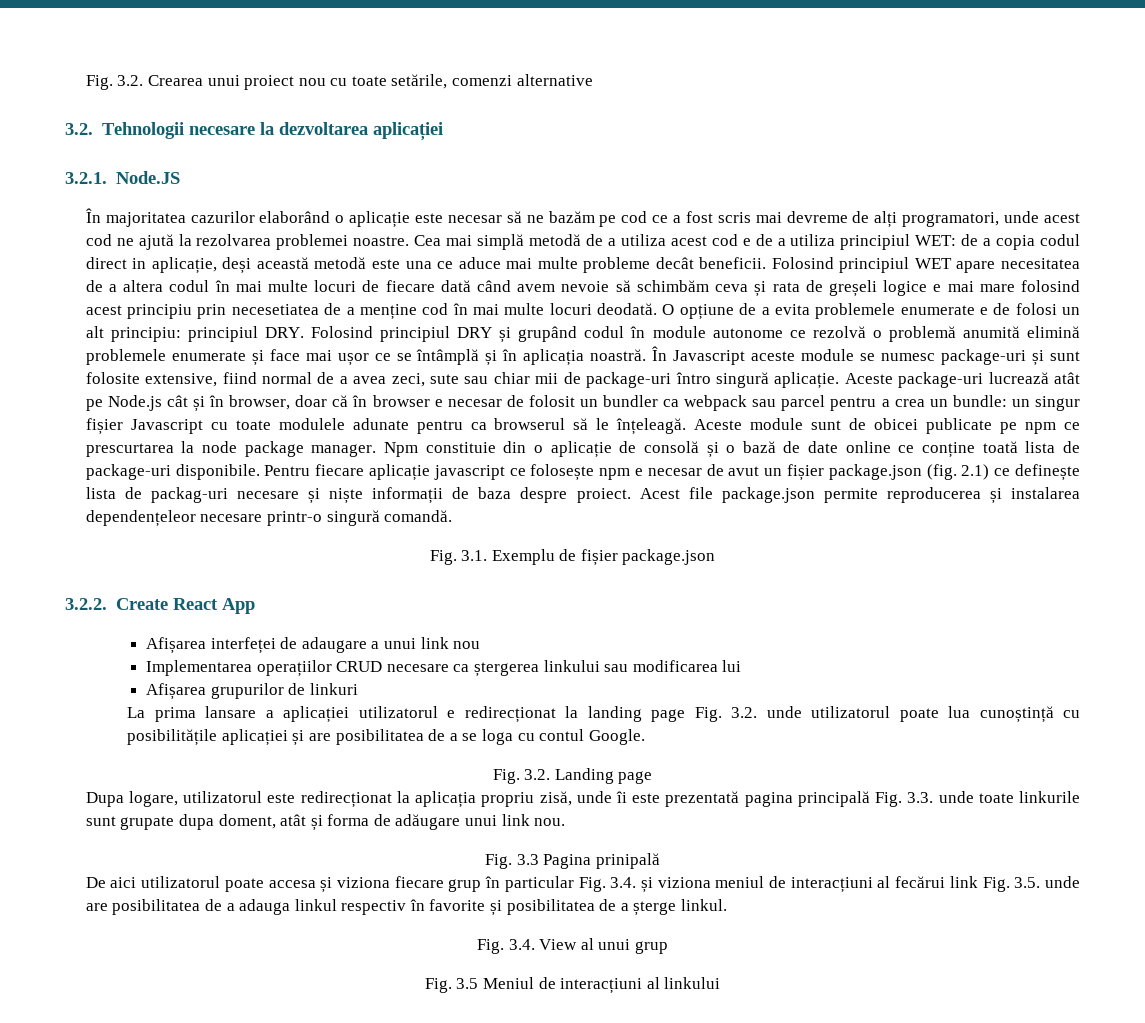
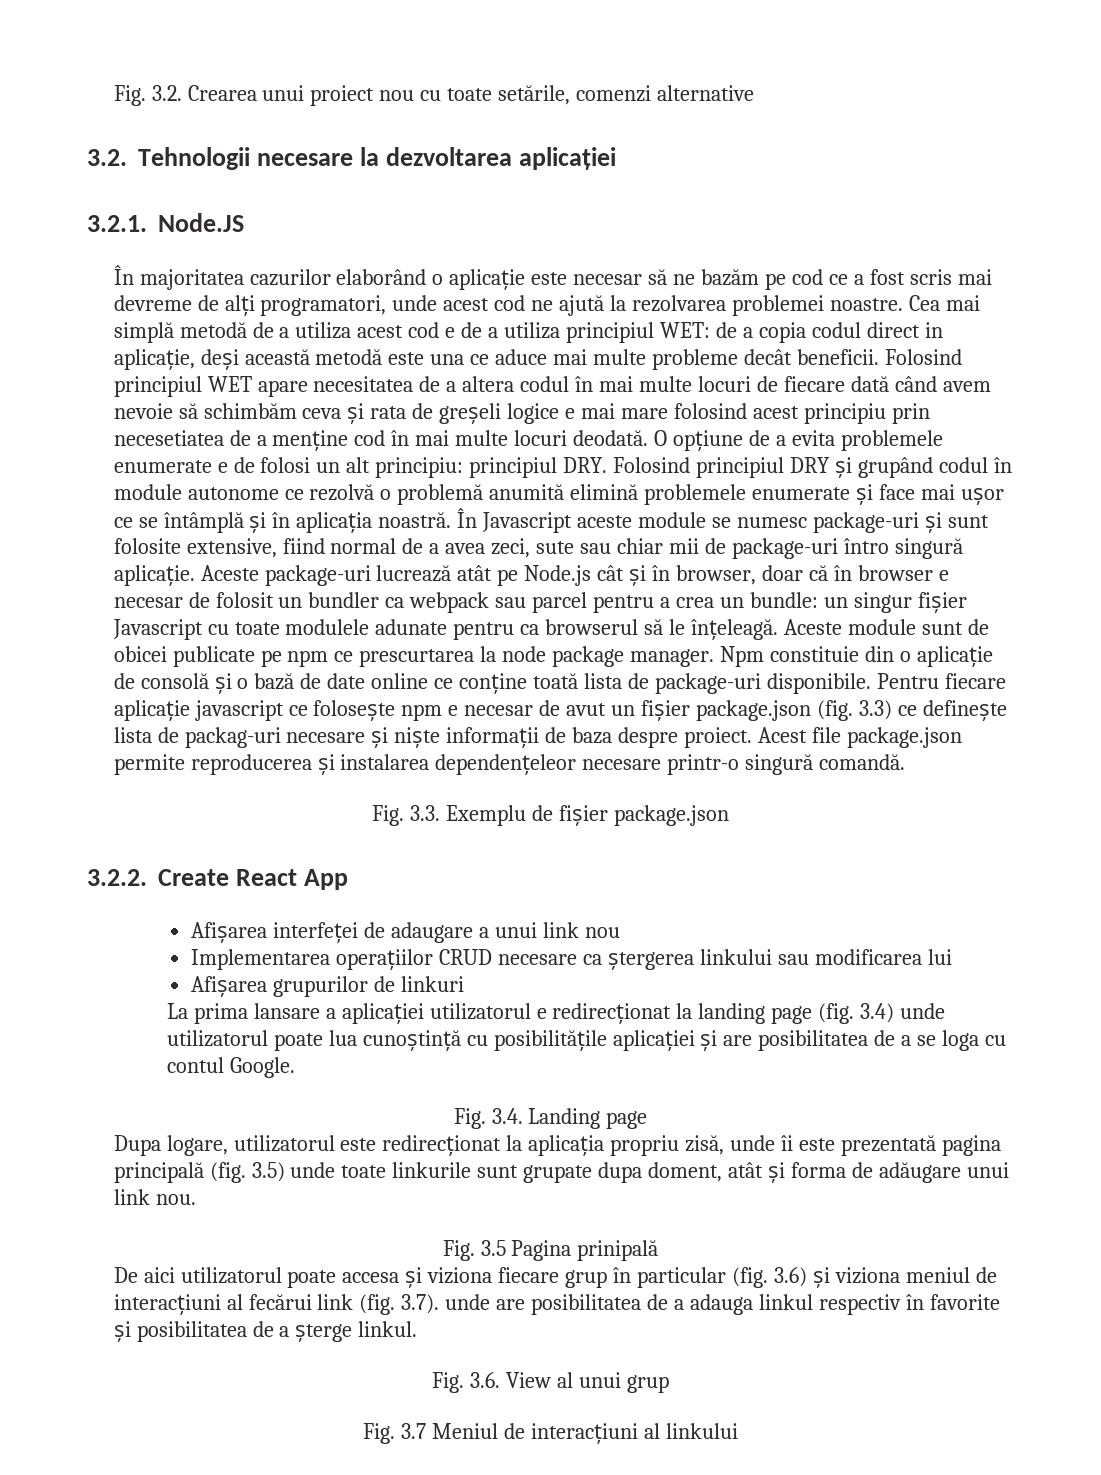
[961,464,990,480] 2.1) -> [858,700,892,720] 3.3)
[461,550,488,561] 3.1. -> [410,805,441,821] 3.3.
[694,707,758,722] Fig. 3.2. -> [818,1003,895,1024] (fig. 3.4)
[524,769,551,780] 3.2. -> [491,1108,523,1124] 3.4.
[875,792,934,807] Fig. 3.3. -> [209,1162,285,1183] (fig. 3.5)
[516,854,539,865] 3.3 -> [480,1240,506,1256] 3.5
[578,877,637,892] Fig. 3.4. -> [731,1267,807,1288] (fig. 3.6)
[982,877,1041,892] Fig. 3.5. -> [359,1294,440,1315] (fig. 3.7).
[508,939,535,950] 3.4. -> [470,1372,501,1388] 3.6.
[456,978,479,989] 3.5 -> [401,1423,427,1439] 3.7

[PROBLEM TO SOLVE]:
Pictures in the records should not appear in your copy, but everything else must be transcribed exactly.

[EXERCISE RESULT]:
[961,464,990,480] 2.1) -> [858,700,892,720] 3.3)
[461,550,488,561] 3.1. -> [410,805,441,821] 3.3.
[694,707,758,722] Fig. 3.2. -> [818,1003,895,1024] (fig. 3.4)
[524,769,551,780] 3.2. -> [491,1108,523,1124] 3.4.
[875,792,934,807] Fig. 3.3. -> [209,1162,285,1183] (fig. 3.5)
[516,854,539,865] 3.3 -> [480,1240,506,1256] 3.5
[578,877,637,892] Fig. 3.4. -> [731,1267,807,1288] (fig. 3.6)
[982,877,1041,892] Fig. 3.5. -> [359,1294,440,1315] (fig. 3.7).
[508,939,535,950] 3.4. -> [470,1372,501,1388] 3.6.
[456,978,479,989] 3.5 -> [401,1423,427,1439] 3.7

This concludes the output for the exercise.